** Opening Provided records block **

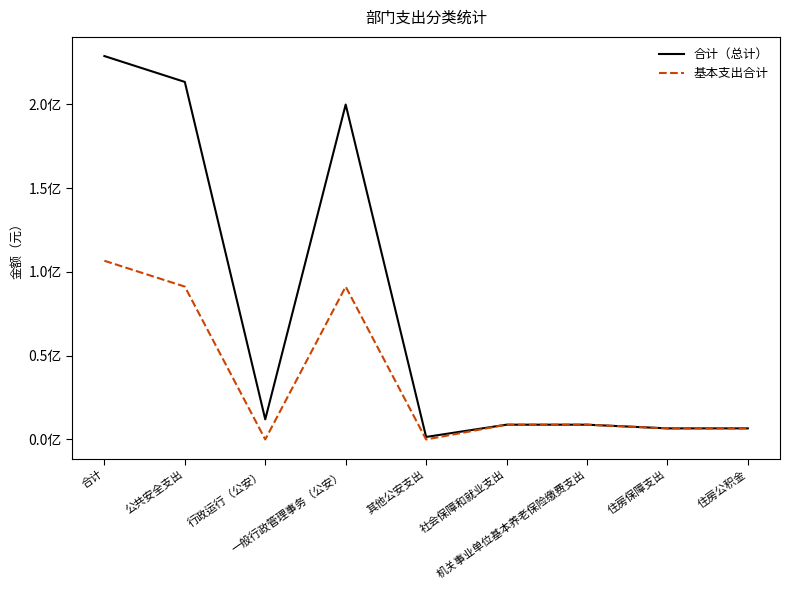

List the labels in order of 合计（总计） value, smallest first.

其他公安支出, 住房保障支出, 住房公积金, 社会保障和就业支出, 机关事业单位基本养老保险缴费支出, 行政运行（公安）, 一般行政管理事务（公安）, 公共安全支出, 合计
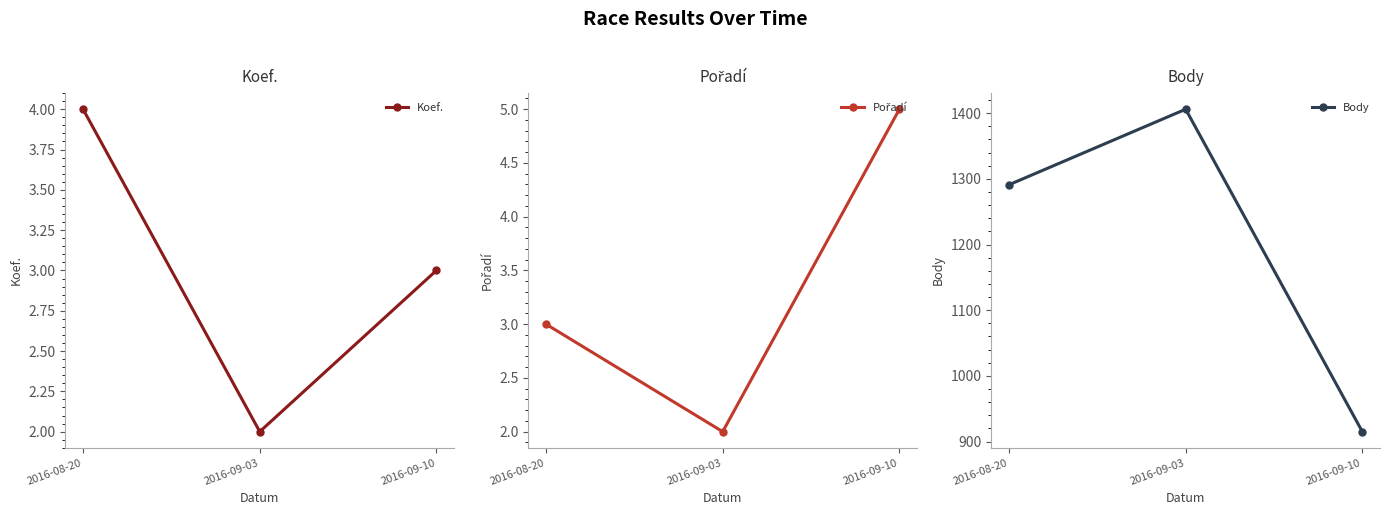

What is the difference between the maximum and minimum values in the Koef. series?

2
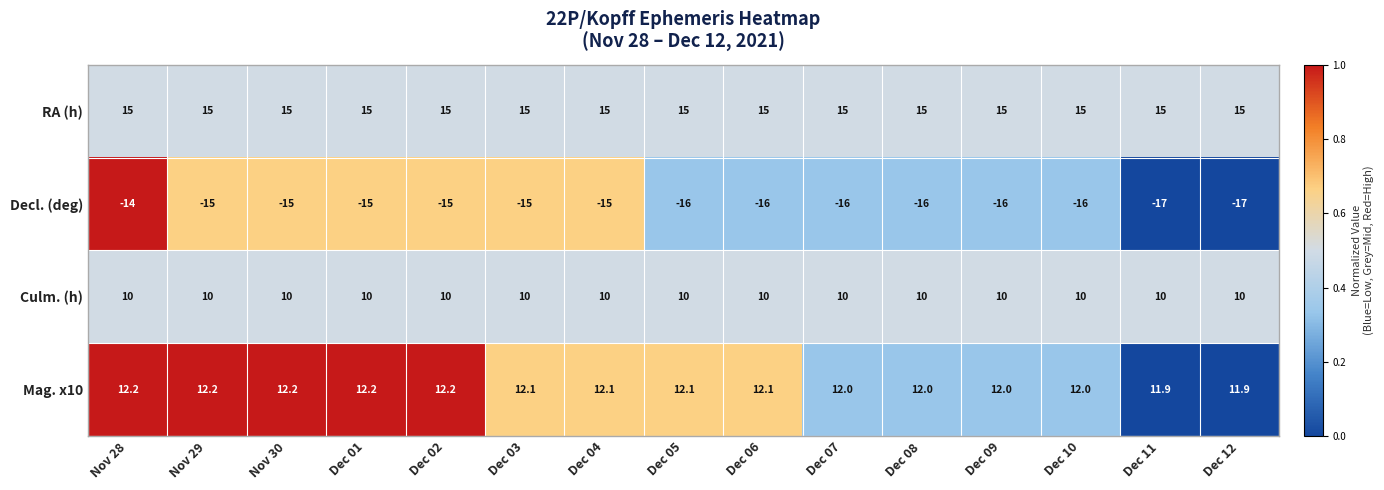

How many series are shown in this chart?

4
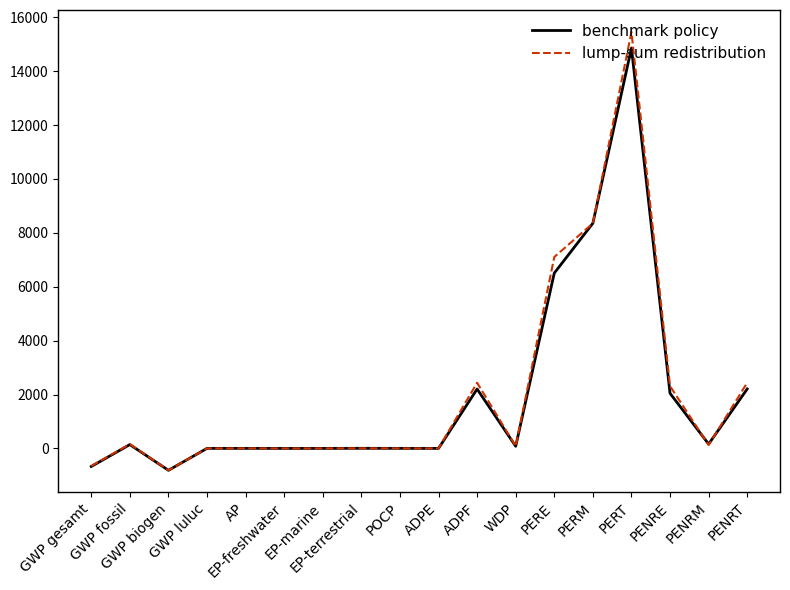

At PERT, list the series in order from smallest to largest.

benchmark policy, lump-sum redistribution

** Closing Provided records block **

Turn every line of the records above into a JSON list of strings, one string per line. Leave out blank lines and the pictures.

Answer for this exercise
[
  "List the labels in order of 合计（总计） value, smallest first.",
  "其他公安支出, 住房保障支出, 住房公积金, 社会保障和就业支出, 机关事业单位基本养老保险缴费支出, 行政运行（公安）, 一般行政管理事务（公安）, 公共安全支出, 合计",
  "What is the difference between the maximum and minimum values in the Koef. series?",
  "2",
  "How many series are shown in this chart?",
  "4",
  "At PERT, list the series in order from smallest to largest.",
  "benchmark policy, lump-sum redistribution"
]